In-order completion is accomplished by placing a reorder buffer right before writing to the registers. The reorder buffer is an ordered buffer which holds the results of instructions waiting to be committed. The buffer is ordered in program order, thus the top of the buffer is the first instruction that should be committed. If an instruction completes, but earlier instructions are still executing, the result is stored in the reorder buffer until all earlier instructions have been committed.
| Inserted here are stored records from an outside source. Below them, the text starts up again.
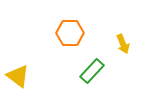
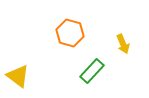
orange hexagon: rotated 16 degrees clockwise
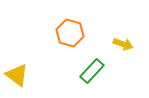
yellow arrow: rotated 48 degrees counterclockwise
yellow triangle: moved 1 px left, 1 px up
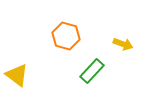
orange hexagon: moved 4 px left, 3 px down
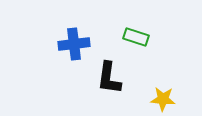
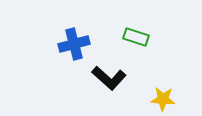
blue cross: rotated 8 degrees counterclockwise
black L-shape: rotated 56 degrees counterclockwise
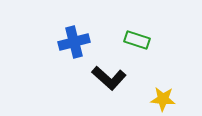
green rectangle: moved 1 px right, 3 px down
blue cross: moved 2 px up
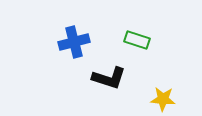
black L-shape: rotated 24 degrees counterclockwise
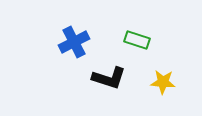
blue cross: rotated 12 degrees counterclockwise
yellow star: moved 17 px up
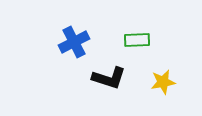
green rectangle: rotated 20 degrees counterclockwise
yellow star: rotated 15 degrees counterclockwise
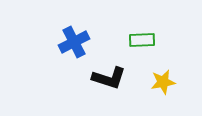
green rectangle: moved 5 px right
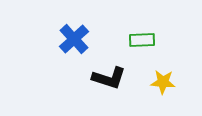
blue cross: moved 3 px up; rotated 16 degrees counterclockwise
yellow star: rotated 15 degrees clockwise
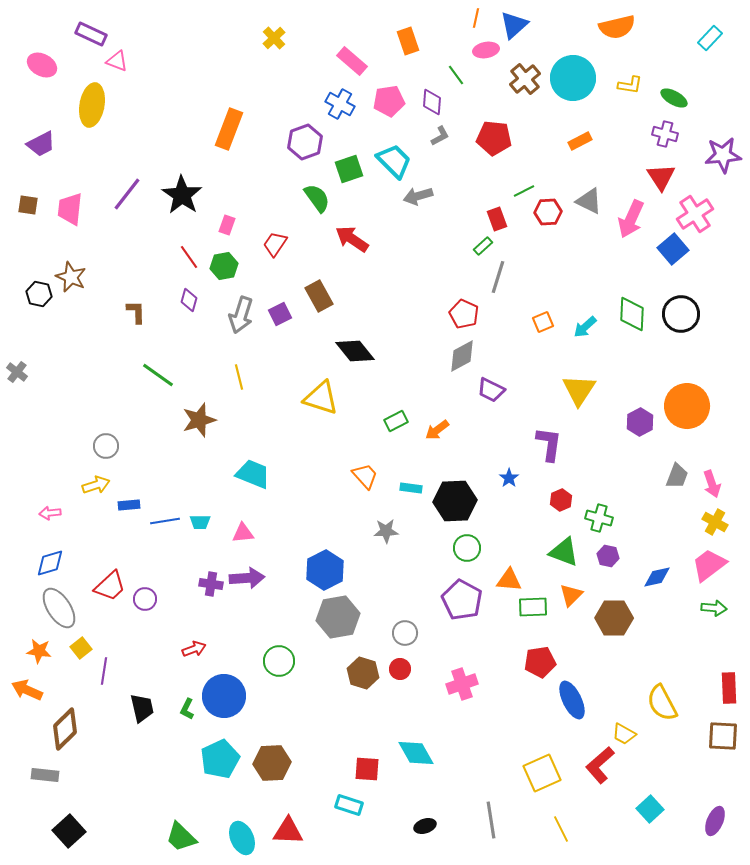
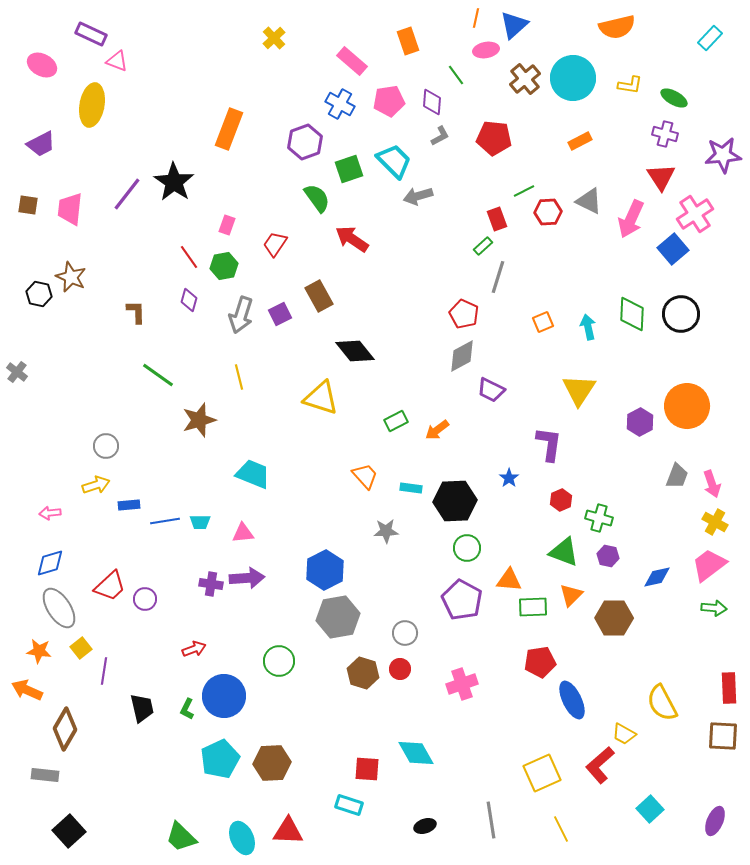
black star at (182, 195): moved 8 px left, 13 px up
cyan arrow at (585, 327): moved 3 px right; rotated 120 degrees clockwise
brown diamond at (65, 729): rotated 15 degrees counterclockwise
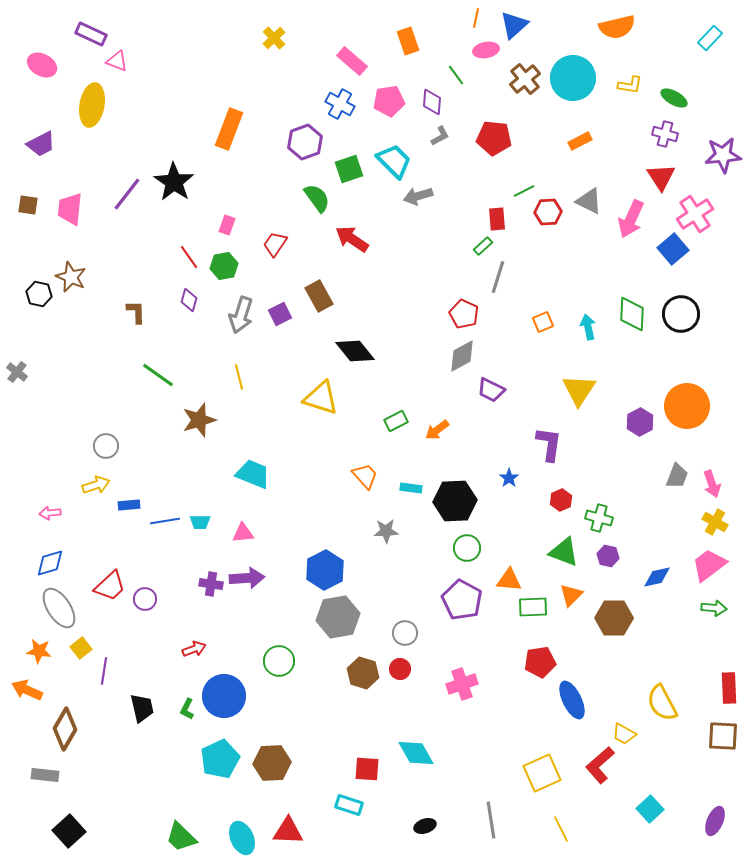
red rectangle at (497, 219): rotated 15 degrees clockwise
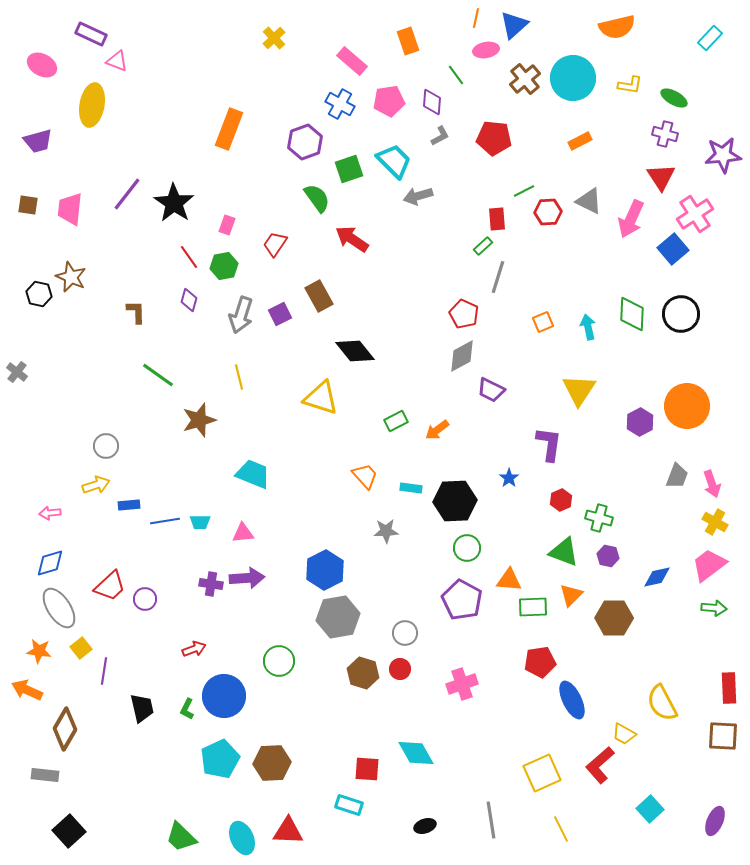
purple trapezoid at (41, 144): moved 3 px left, 3 px up; rotated 12 degrees clockwise
black star at (174, 182): moved 21 px down
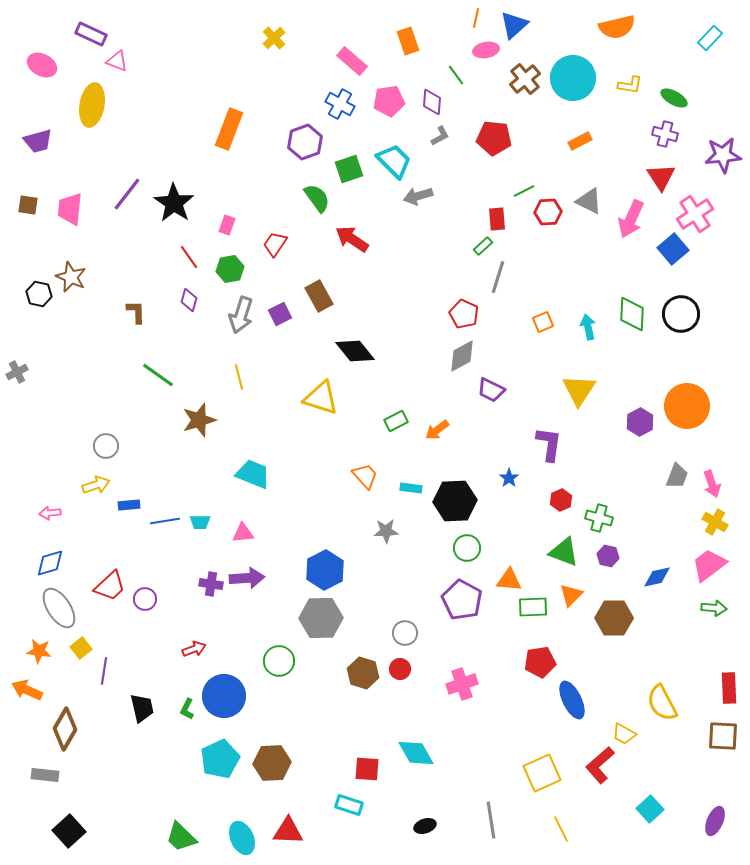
green hexagon at (224, 266): moved 6 px right, 3 px down
gray cross at (17, 372): rotated 25 degrees clockwise
gray hexagon at (338, 617): moved 17 px left, 1 px down; rotated 9 degrees clockwise
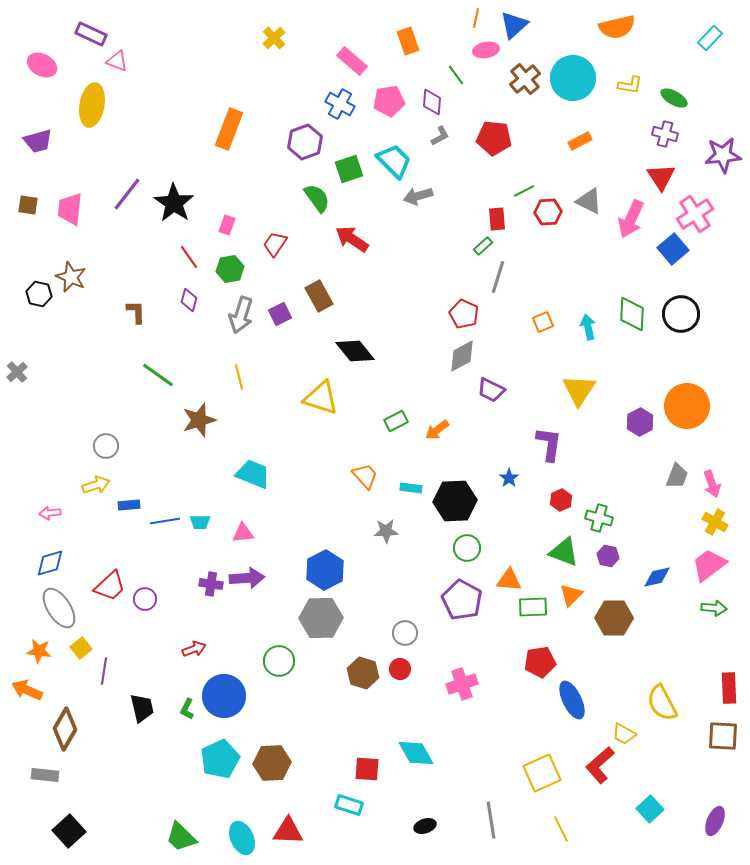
gray cross at (17, 372): rotated 15 degrees counterclockwise
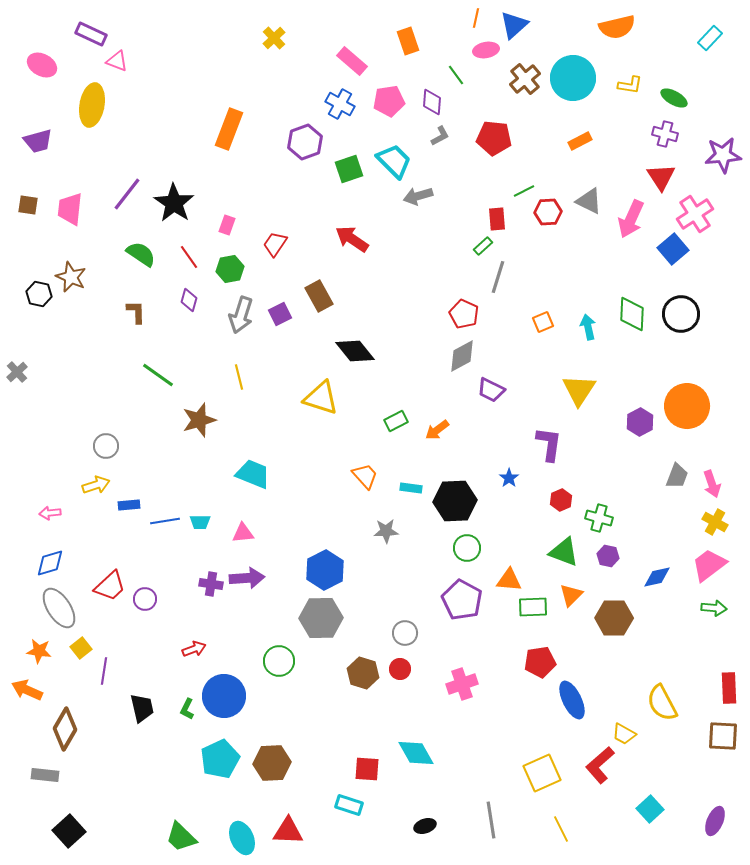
green semicircle at (317, 198): moved 176 px left, 56 px down; rotated 20 degrees counterclockwise
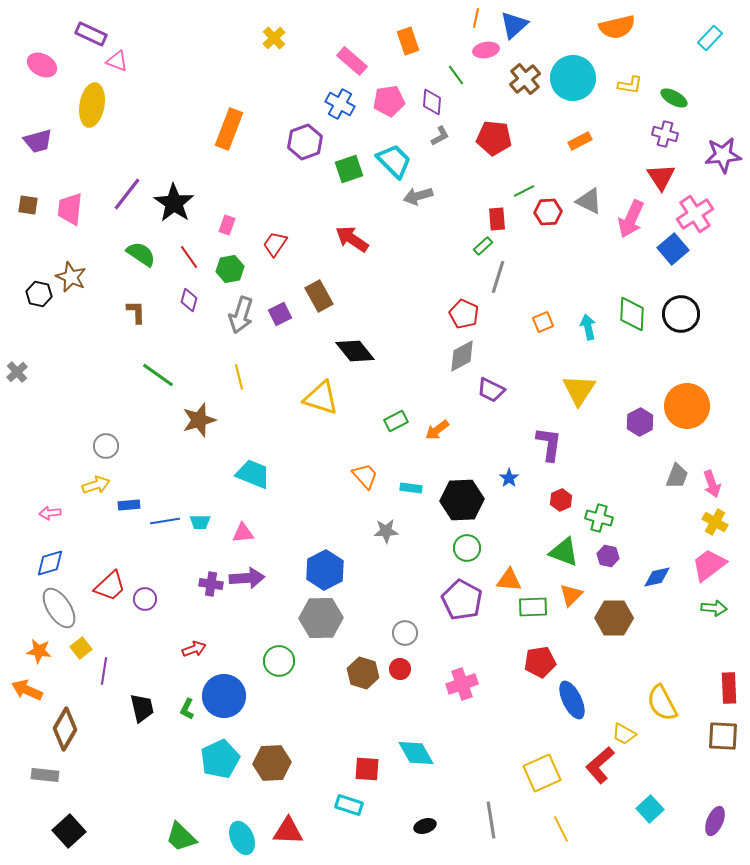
black hexagon at (455, 501): moved 7 px right, 1 px up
When used in conjunction with dynamic branch prediction, the reorder buffer can be used to perform speculative execution. Going back to the example with the branch, if a prediction if found to be in error, the reorder buffer can be flushed starting at the branch since no instructions past the branch have permanently changed the state of the machine. In essence, with the reorder buffer we can now do loop unrolling completely in hardware. Note that the reorder buffer also allows for precise exception handling since instructions are completed in order. Thus, if an exception occurs, a flag is set, and when the instruction goes to commit, the flag is detected and the exception is handled.
Many of today's processors implement some form of out-of-order execution mechanism. The IBM PowerPC 604, the MIPS R10k, and the HP PA-8000 all include an out-of-order execution unit with in-order completion. Even Intel's P6 line (Pentium Pro, Pentium II, Celeron) implements out-of-order execution.